The first person to fly across the Atlantic as a passenger (if you don't count Lord Peter Wimsey) would be Charles Albert Levine in 1927.

Fun fact learned in the process of looking for that: In 1931, the airship Graf Zeppelin began offering regular scheduled passenger service between Germany and South America.
posted by you're a kitty! at 10:04 PM on April 9, 2011


for example, the Airco DH.4 was built as a 2-seat bomber, but was used for scheduled commercial flights after the end of WWI. as I understand it, the commercial aviation business was largely built on this sort of surplus aircraft until demand was high enough to justify building purpose-designed passenger carrying aircrsft.
posted by russm at 10:08 PM on April 9, 2011 [2 favorites]


I researched this for an aviation timeline I designed years ago in college. I don't remember the source but here's the relevant chunk of text from the timeline:

January 1st 1914. The world's first scheduled airplane passenger service operated by an airline company—The Airboat Line—began at 10:00 AM when Anthony Jannus flew his first passenger from St. Petersburg to Tampa, FL. The aircraft was a two-seat Benoist Type XIV flying boat of the Benoist Company. The fare for the 22-mile over-water flight was $5 with a surcharge if the passenger weighed more than 200 pounds.
posted by Jeff Howard at 11:11 PM on April 9, 2011


I think the asker wants to know who made the first aircraft designed specifically for carrying passengers. Wikipedia says it is this.
posted by gjc at 7:58 AM on April 10, 2011


De Havilland was my memory. It does look like Sikorsky technically beat them, though. This is one of those questions that hinges on specific definitions, e.g. of "commercial". I note that clavdivs did not say "scheduled".
posted by dhartung at 4:05 PM on April 10, 2011


"Zig-zag and Swirl" is the title of the chapter on Alfred William Lawson in Martin Gardner's In the Name of Science.

I read it in Junior High, and the Lawson essay made me laugh so hard my diaphragm was sore the next day. The Wikipedia article claims that the head of the Skeptics Society gives Gardner's book credit for kicking off the entire skeptic movement.

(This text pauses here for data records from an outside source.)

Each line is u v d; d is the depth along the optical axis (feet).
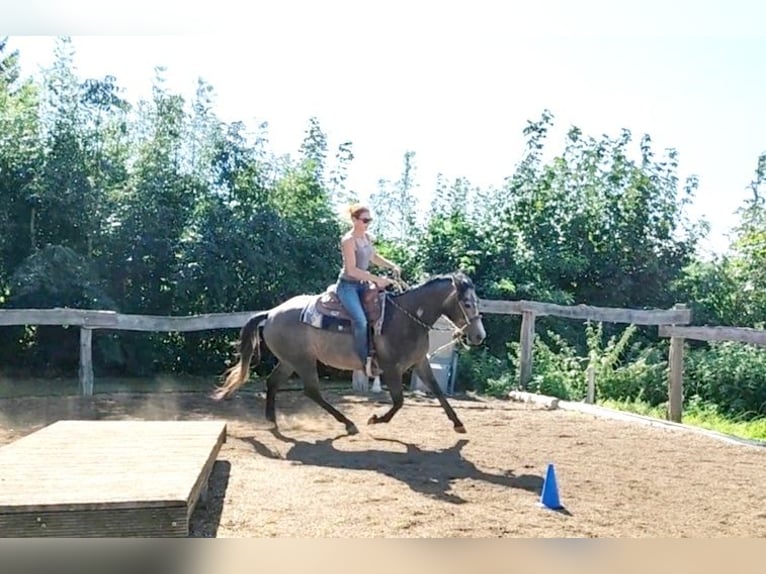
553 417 29.04
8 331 38.81
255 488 17.20
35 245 39.91
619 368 37.24
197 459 15.67
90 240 40.37
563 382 34.88
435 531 14.48
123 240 39.91
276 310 25.16
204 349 40.75
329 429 25.59
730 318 44.83
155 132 42.57
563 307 34.96
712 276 45.52
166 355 40.29
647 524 15.58
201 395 33.14
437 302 22.88
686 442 24.48
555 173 47.09
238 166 41.42
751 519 16.14
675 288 45.60
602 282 45.88
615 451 22.82
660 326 29.53
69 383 36.73
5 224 39.06
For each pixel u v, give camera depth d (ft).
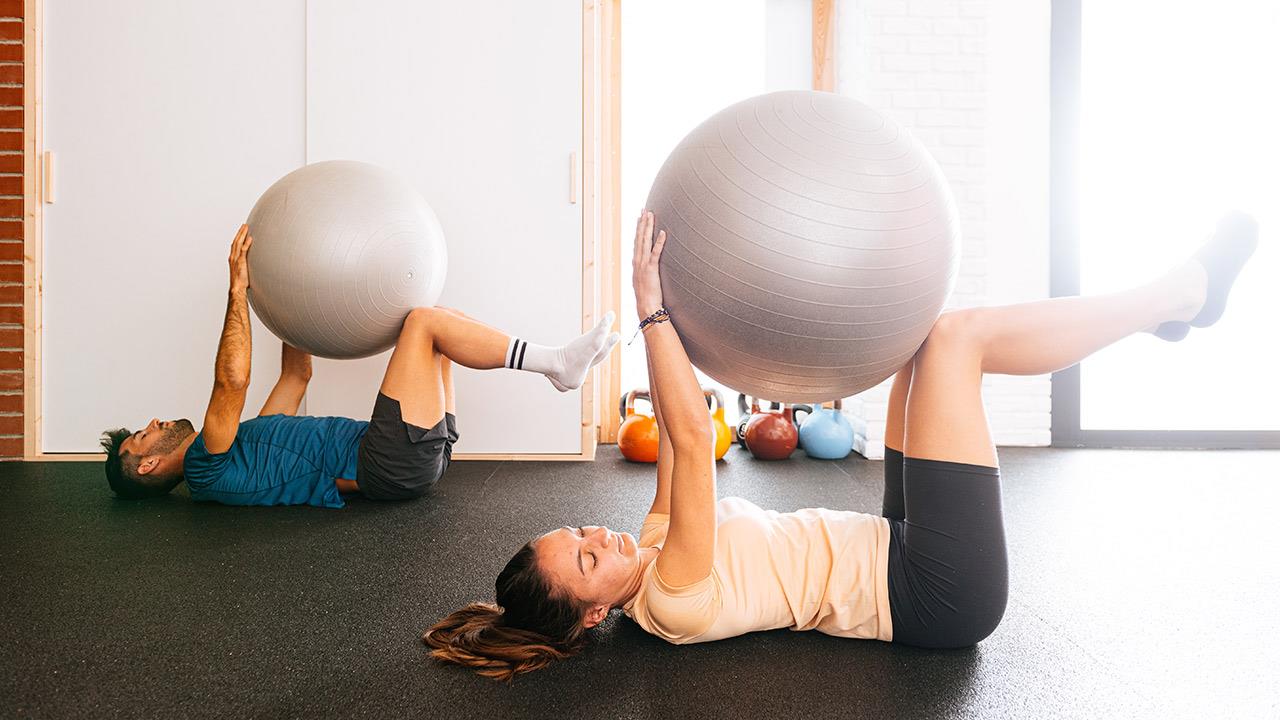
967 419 4.26
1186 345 12.03
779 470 9.82
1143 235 11.97
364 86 10.33
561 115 10.41
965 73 10.85
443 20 10.34
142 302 10.32
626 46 12.04
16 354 10.35
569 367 7.39
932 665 4.23
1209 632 4.71
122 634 4.65
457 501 8.08
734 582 4.40
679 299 4.07
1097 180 11.95
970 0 10.82
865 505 7.95
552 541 4.39
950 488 4.25
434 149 10.37
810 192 3.75
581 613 4.33
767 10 12.12
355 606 5.12
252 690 3.94
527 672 4.15
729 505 4.79
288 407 8.70
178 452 8.00
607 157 11.93
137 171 10.26
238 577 5.67
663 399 4.13
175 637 4.60
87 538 6.63
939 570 4.25
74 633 4.66
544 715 3.68
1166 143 11.93
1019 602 5.22
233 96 10.28
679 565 4.18
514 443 10.55
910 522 4.39
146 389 10.36
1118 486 8.95
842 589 4.39
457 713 3.71
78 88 10.21
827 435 10.61
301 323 7.07
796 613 4.42
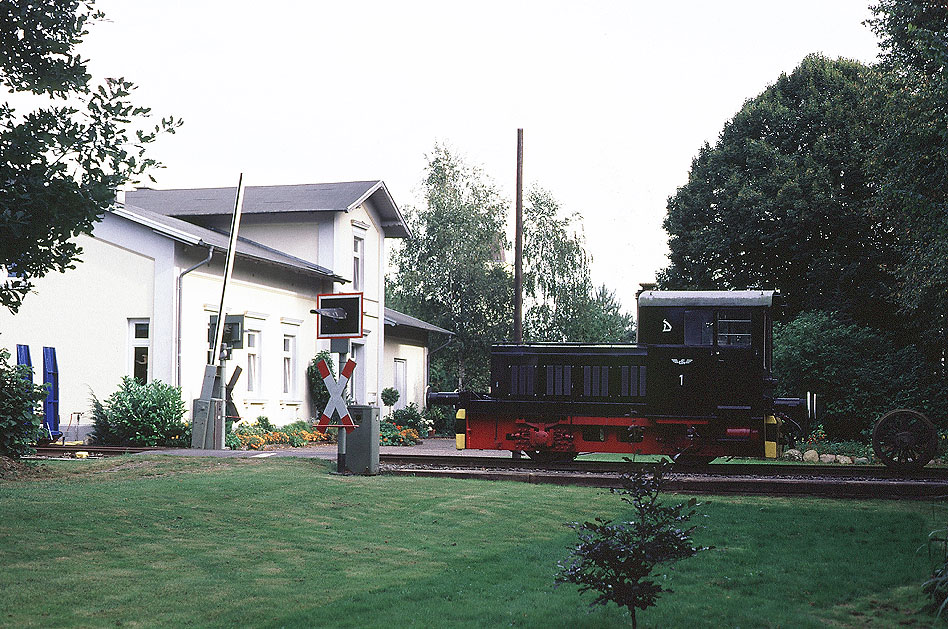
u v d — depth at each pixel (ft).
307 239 99.60
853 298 111.04
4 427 47.26
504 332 137.69
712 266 124.57
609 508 36.96
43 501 34.53
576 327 136.67
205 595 22.22
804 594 23.17
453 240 136.87
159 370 74.90
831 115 115.75
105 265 76.79
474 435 59.11
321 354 97.19
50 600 21.27
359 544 29.14
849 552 28.63
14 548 26.43
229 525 31.40
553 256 136.77
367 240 108.68
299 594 22.54
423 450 84.17
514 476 46.65
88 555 26.13
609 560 19.30
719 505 38.93
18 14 28.66
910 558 27.63
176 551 27.14
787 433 56.49
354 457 47.70
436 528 32.14
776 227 115.65
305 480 42.32
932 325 88.84
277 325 90.89
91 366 76.64
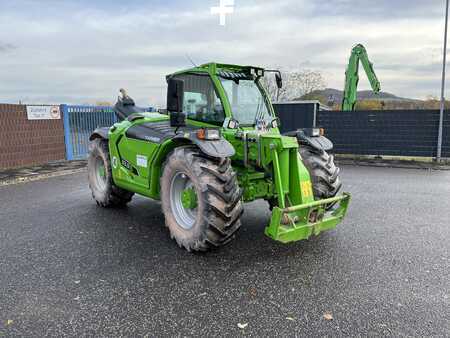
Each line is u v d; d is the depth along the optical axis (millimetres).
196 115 4242
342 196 3742
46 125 10242
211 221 3330
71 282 3064
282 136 3613
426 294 2869
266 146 3557
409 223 4719
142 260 3506
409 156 11484
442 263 3453
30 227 4535
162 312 2619
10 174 8367
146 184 4336
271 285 3016
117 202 5379
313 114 12516
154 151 4062
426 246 3895
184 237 3670
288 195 3613
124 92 6492
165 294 2867
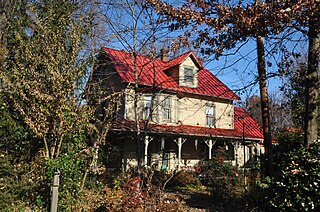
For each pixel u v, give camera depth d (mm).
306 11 6473
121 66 18078
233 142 23203
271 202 7586
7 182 8438
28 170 9000
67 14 11445
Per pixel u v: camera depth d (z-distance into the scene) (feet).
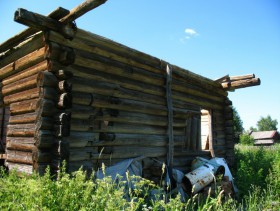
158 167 23.26
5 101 23.67
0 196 10.66
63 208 10.20
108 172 20.33
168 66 27.48
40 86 18.21
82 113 19.76
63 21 18.07
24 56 21.66
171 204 11.05
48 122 17.97
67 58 18.33
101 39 21.20
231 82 35.50
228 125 37.81
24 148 19.57
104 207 10.16
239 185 27.40
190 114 30.45
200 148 33.17
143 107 24.52
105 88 21.38
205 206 13.29
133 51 23.81
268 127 344.28
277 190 23.02
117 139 22.07
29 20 16.78
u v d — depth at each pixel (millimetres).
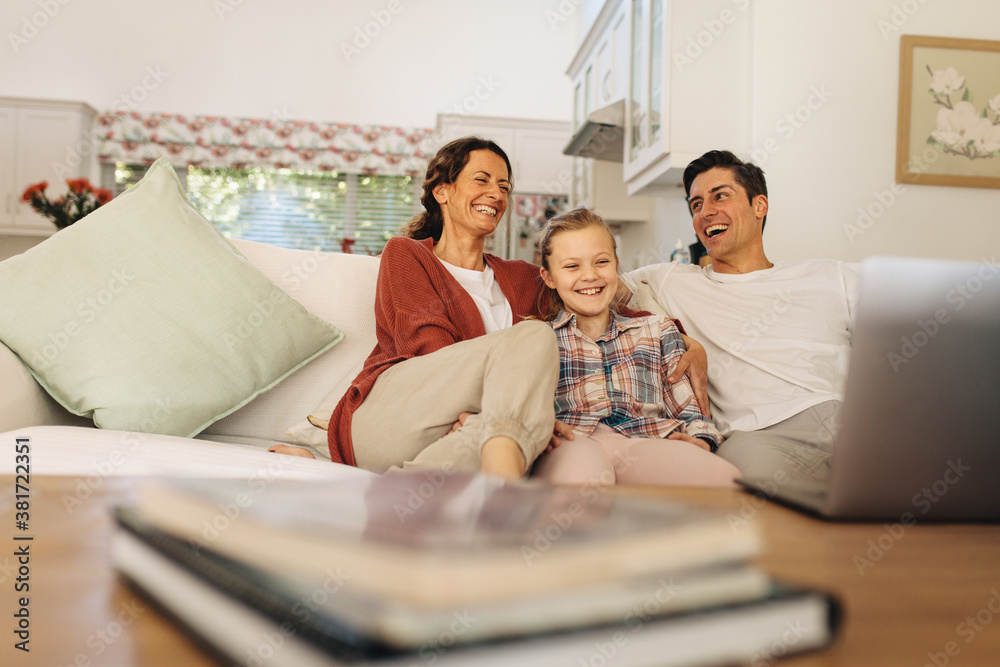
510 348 1040
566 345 1525
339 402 1373
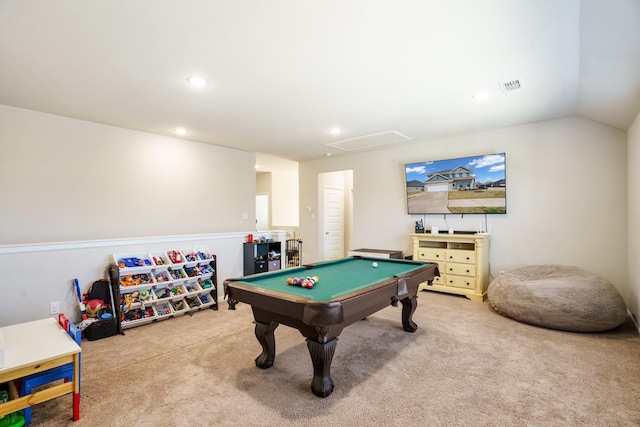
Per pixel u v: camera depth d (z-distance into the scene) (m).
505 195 4.36
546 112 3.76
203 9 1.81
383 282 2.40
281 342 2.99
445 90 3.06
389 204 5.68
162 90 3.02
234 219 5.68
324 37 2.13
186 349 2.84
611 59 2.27
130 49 2.27
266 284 2.52
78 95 3.14
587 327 3.06
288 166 8.06
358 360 2.58
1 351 1.65
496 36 2.13
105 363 2.57
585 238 3.88
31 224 3.58
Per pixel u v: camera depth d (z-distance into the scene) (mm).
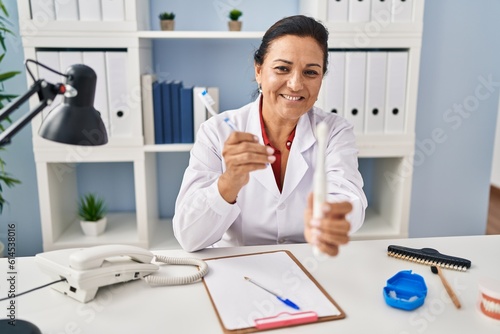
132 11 1661
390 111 1797
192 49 2023
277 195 1225
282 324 744
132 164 2121
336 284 895
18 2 1620
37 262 889
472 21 2018
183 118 1831
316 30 1118
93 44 1674
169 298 842
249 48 2031
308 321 757
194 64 2041
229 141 956
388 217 2023
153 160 2031
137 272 900
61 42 1664
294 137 1249
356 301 830
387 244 1102
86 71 723
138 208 1836
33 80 755
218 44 2023
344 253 1047
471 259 1015
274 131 1275
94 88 741
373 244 1101
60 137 714
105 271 844
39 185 1784
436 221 2232
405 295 835
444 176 2182
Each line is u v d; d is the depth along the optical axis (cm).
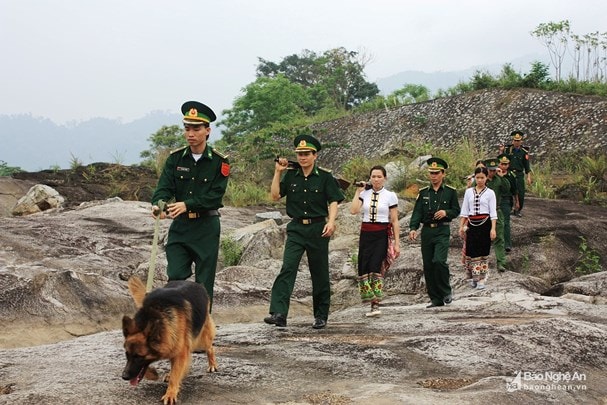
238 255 1447
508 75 3172
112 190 2306
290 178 807
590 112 2591
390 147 2955
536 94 2864
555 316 876
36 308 860
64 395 469
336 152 3384
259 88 4584
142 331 449
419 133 3122
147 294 492
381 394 506
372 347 648
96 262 1205
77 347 648
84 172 2461
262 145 2912
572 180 2077
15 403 456
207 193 665
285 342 692
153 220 1599
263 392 514
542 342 693
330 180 801
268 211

Lawson's Wikipedia article says "He is frequently cited as the inventor of the airliner...", but Lawson could have given lessons in self-promotion to Bucky Fuller, and I think any such citation should be accepted with the greatest caution, if at all, especially since Lawson's magazines were given to publishing panegyrics to him under names like "Cy Q. Faunce"-- which could be taken as evidence he had more of a sense of humor than we are normally willing to grant cranks, I suppose.